The Monitor usually reviews the State of the Market report during the June Board of Directors meeting. Beth Garza, the Monitor’s director and Potomac Economics vice president, is also scheduled to detail the market’s performance during the Gulf Coast Power Association’s June 21 luncheon in Houston.

System Sets New Demand Records for May, June

The ERCOT system began June the way it concluded May, registering a new monthly demand record in the face of sweltering Texas heat.

The grid operator, which manages the energy flow for about 90% of the state’s electric load, recorded a new demand record for June on Friday with a load of 67.9 GW between 4 and 5 p.m. That broke the previous June record of 67.6 GW, set last year.

Real-time average prices peaked at $54.02/MWh in the interval ending at 2 p.m.

ERCOT established a new record for May for three consecutive hours on May 29, reaching 64.8 66.3 and then 67.3 GW during the intervals ending at 3, 4 and 5 p.m. The new mark is a 13.5% increase over the May record set last year.

Prices were as high as $92.95/MWh.

Texas has been beset with triple-digit temperatures. The National Weather Service issued a heat advisory for areas northwest of Fort Worth over the weekend, with predicted highs of 105 degrees Fahrenheit.

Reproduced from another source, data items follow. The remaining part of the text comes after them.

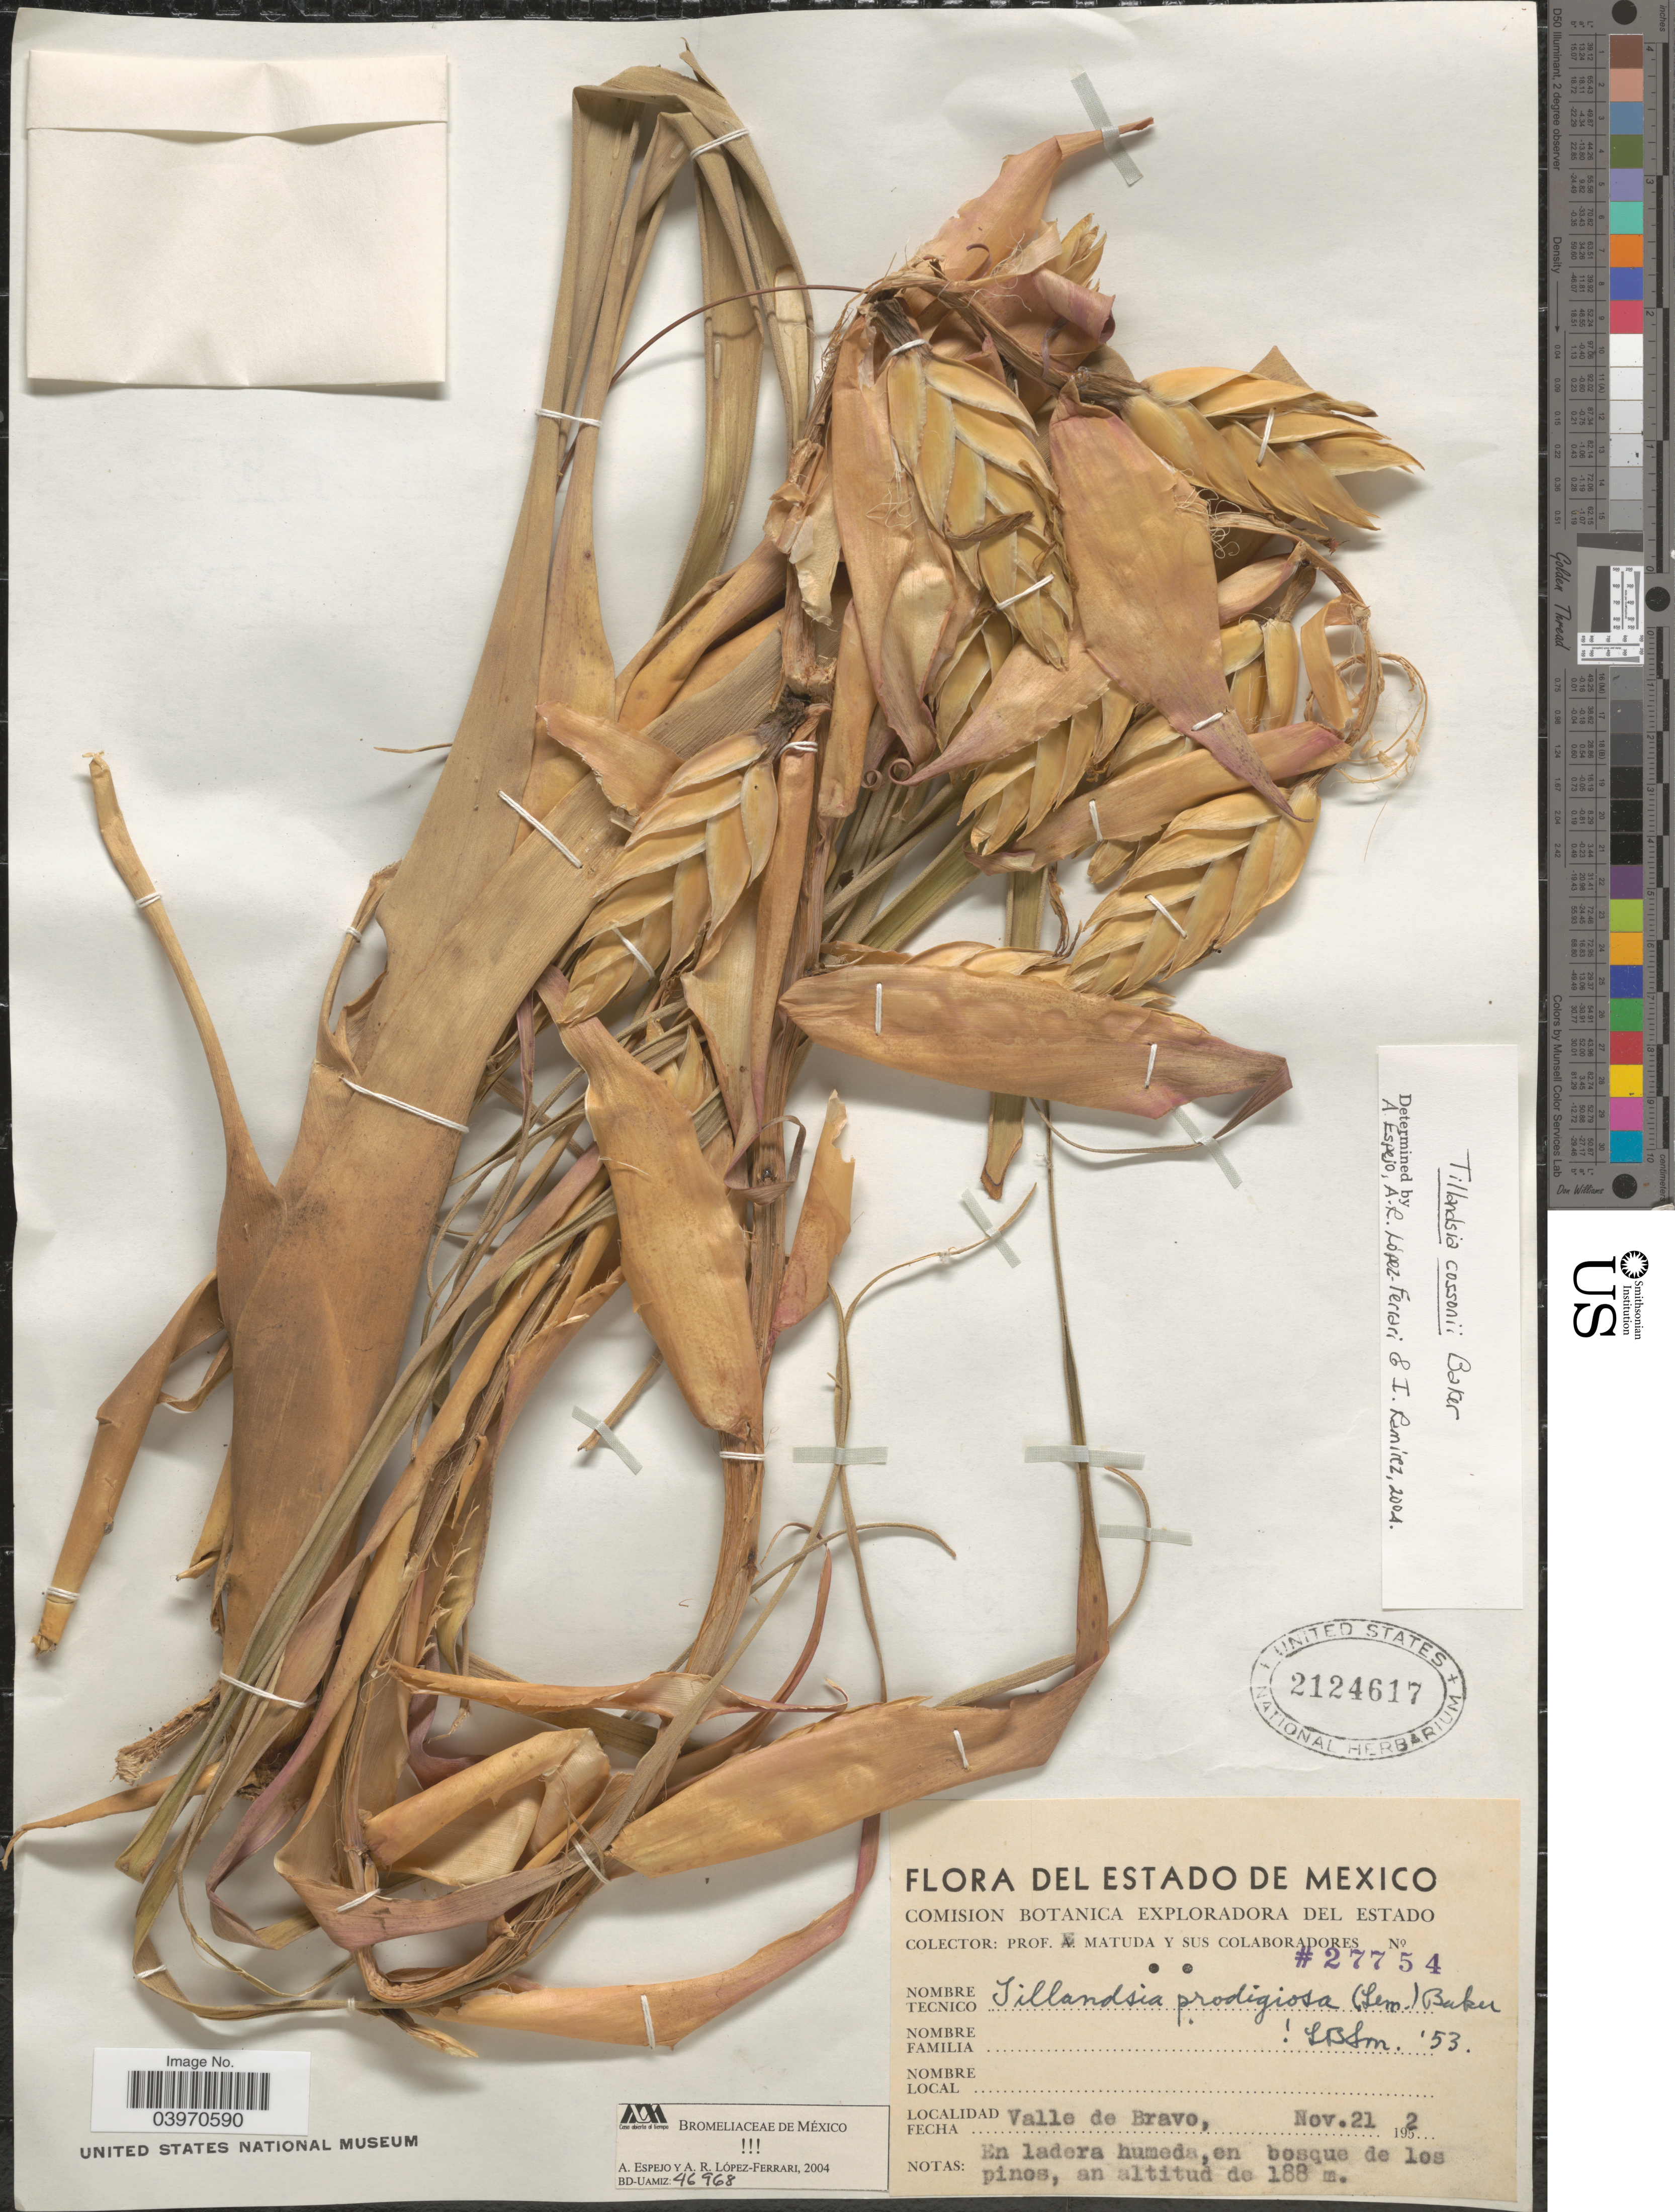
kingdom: Plantae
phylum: Tracheophyta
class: Liliopsida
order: Poales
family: Bromeliaceae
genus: Tillandsia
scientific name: Tillandsia cossonii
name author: Baker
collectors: E. Matuda & Sus Colaboradores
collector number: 27754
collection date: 1952-11-21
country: Mexico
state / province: México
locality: Valle de Bravo, En ladera humeda, en bosque de los pinos.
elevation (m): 188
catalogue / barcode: US 2124617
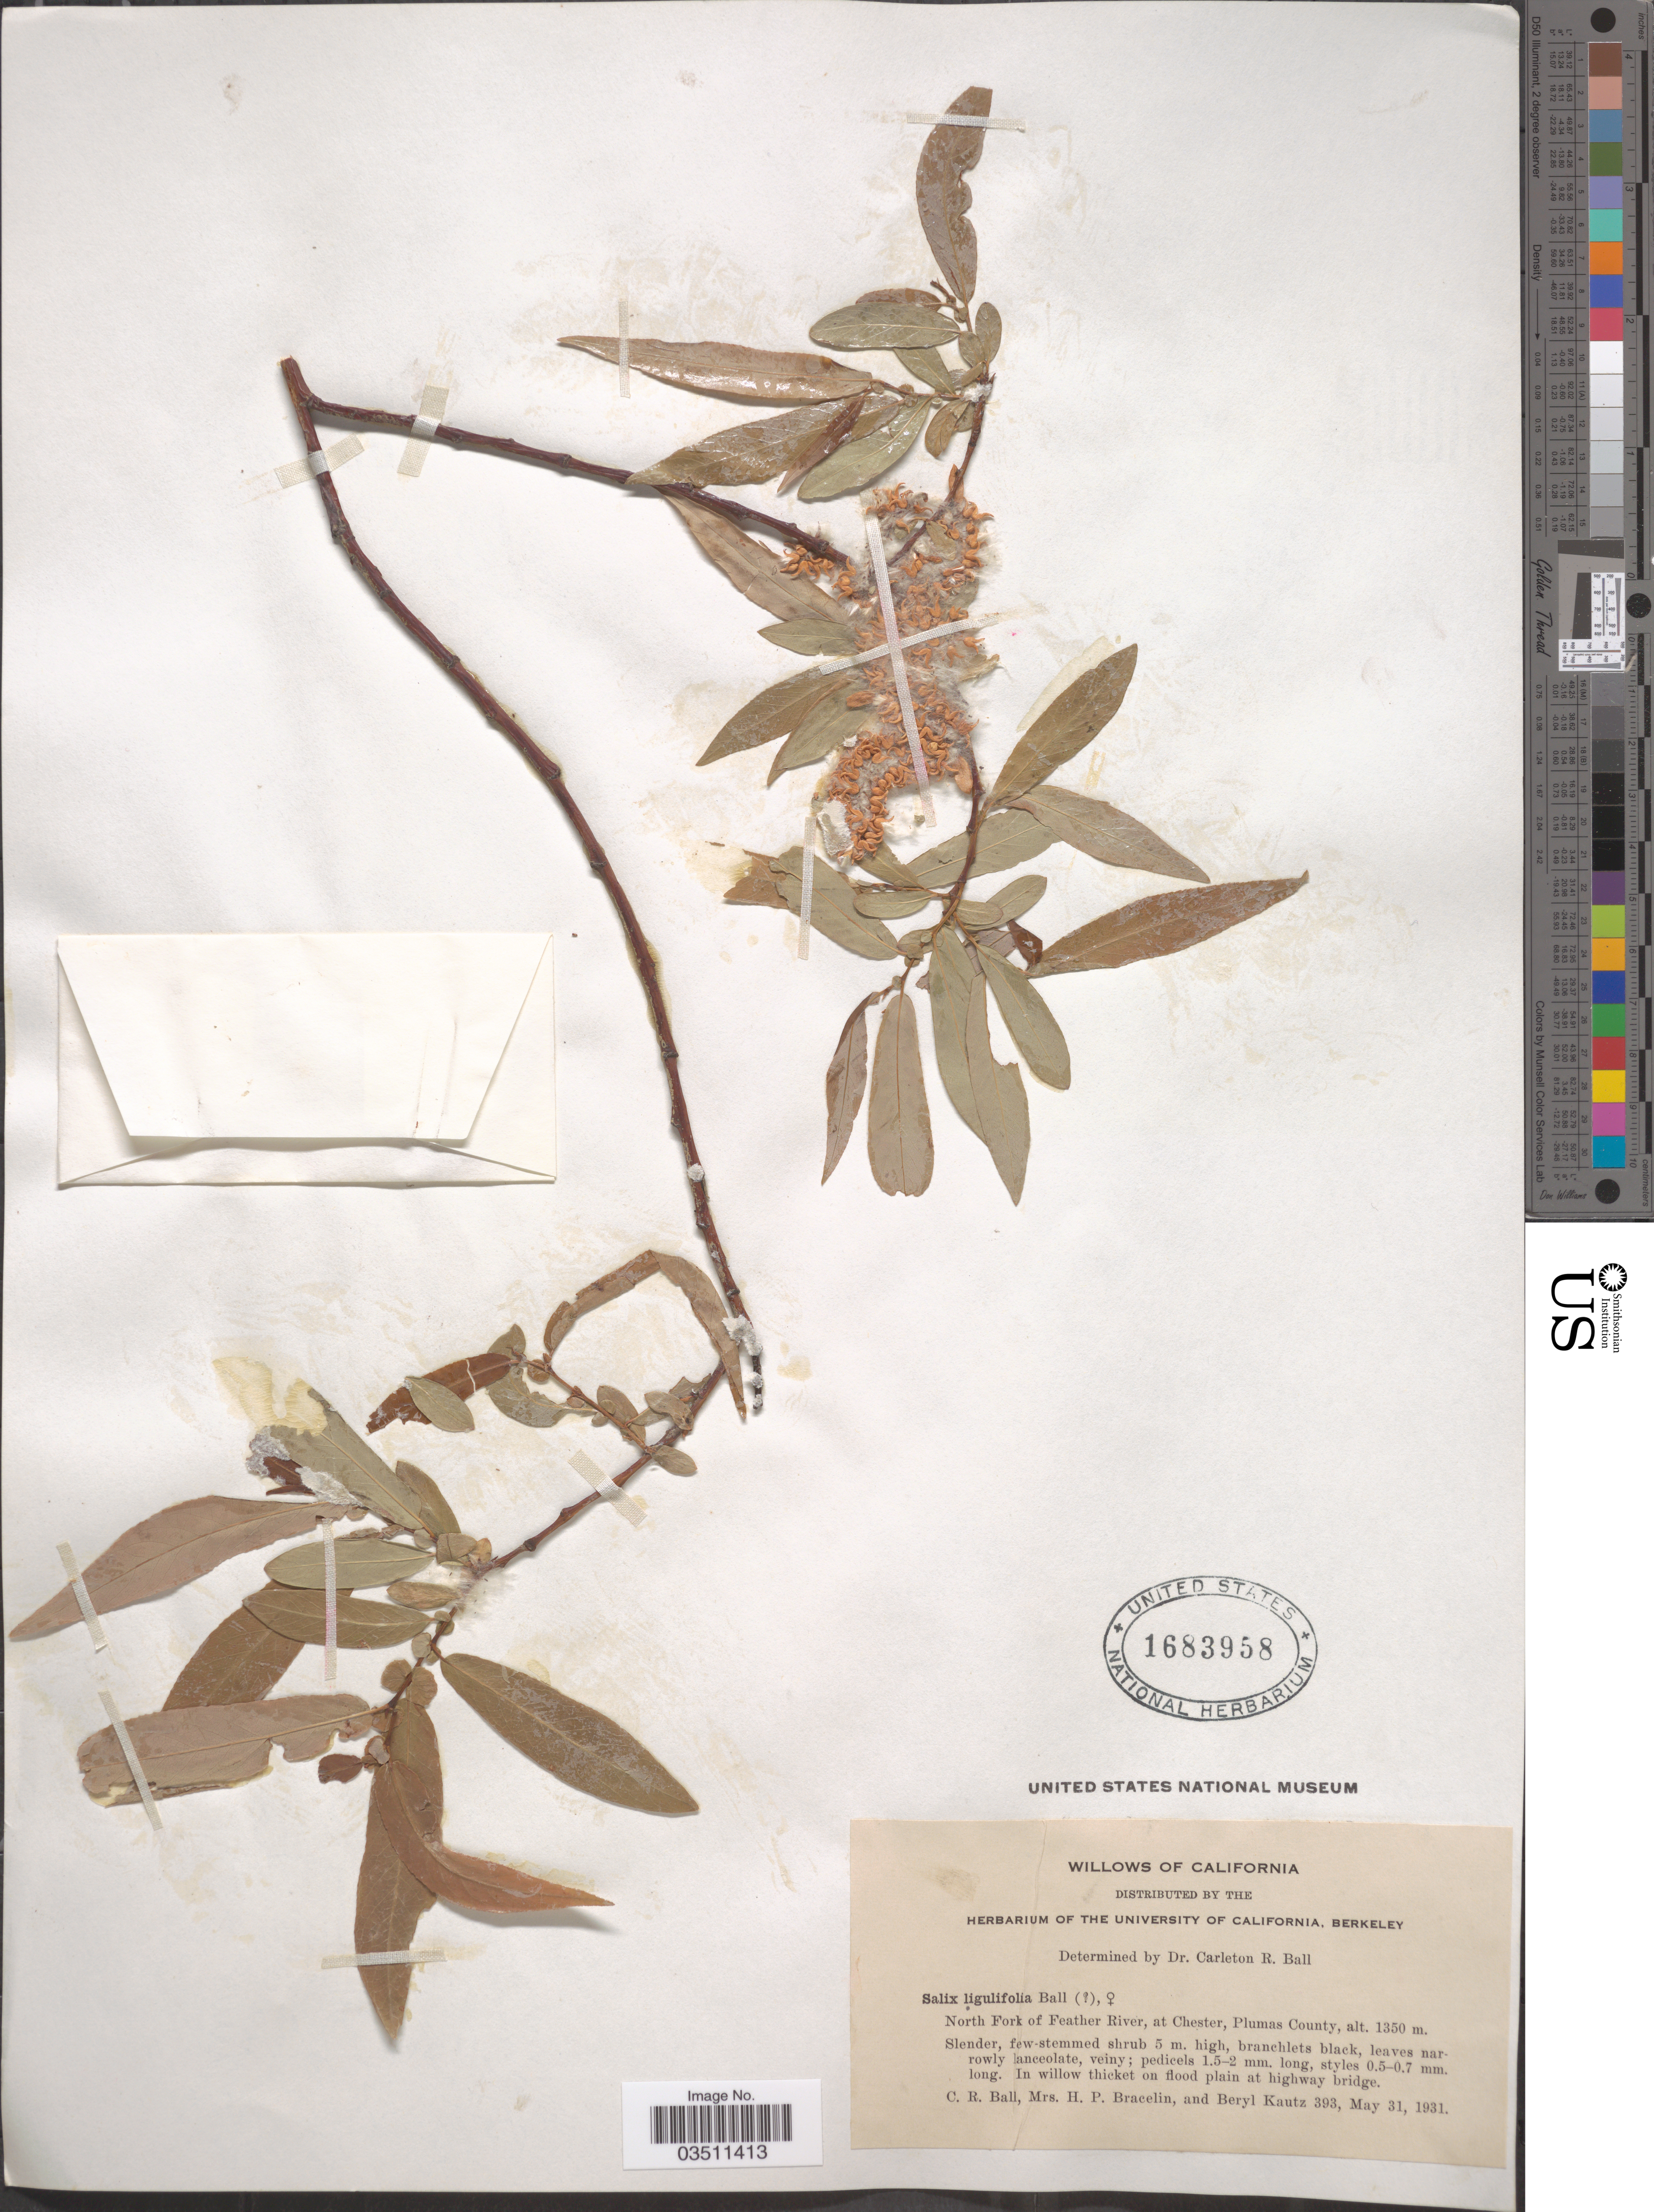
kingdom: Plantae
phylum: Tracheophyta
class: Magnoliopsida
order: Malpighiales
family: Salicaceae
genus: Salix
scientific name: Salix ligulifolia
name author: (C.R. Ball) C.R. Ball ex C.K. Schneid.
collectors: C. R. Ball, H. Bracelin & B. Kautz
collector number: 393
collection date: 1931-05-31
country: United States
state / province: California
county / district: Plumas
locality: North Fork of Feather River, at Chester, Plumas County.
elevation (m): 1350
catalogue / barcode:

ERCOT said it had no plans to appeal for conservation, saying it has sufficient generation to meet demand.

ercot market monitor state of the market report
| Potomac Economics

The grid operator has now set monthly demand records for four months this year. It has projected a summer peak of 72.8 GW in August, which would break the 2016 record of 71.1 GW. It says it has 78.2 GW of capacity available, with a planning reserve margin of 11%. (See ERCOT Gains Additional Capacity to Meet Summer Demand.)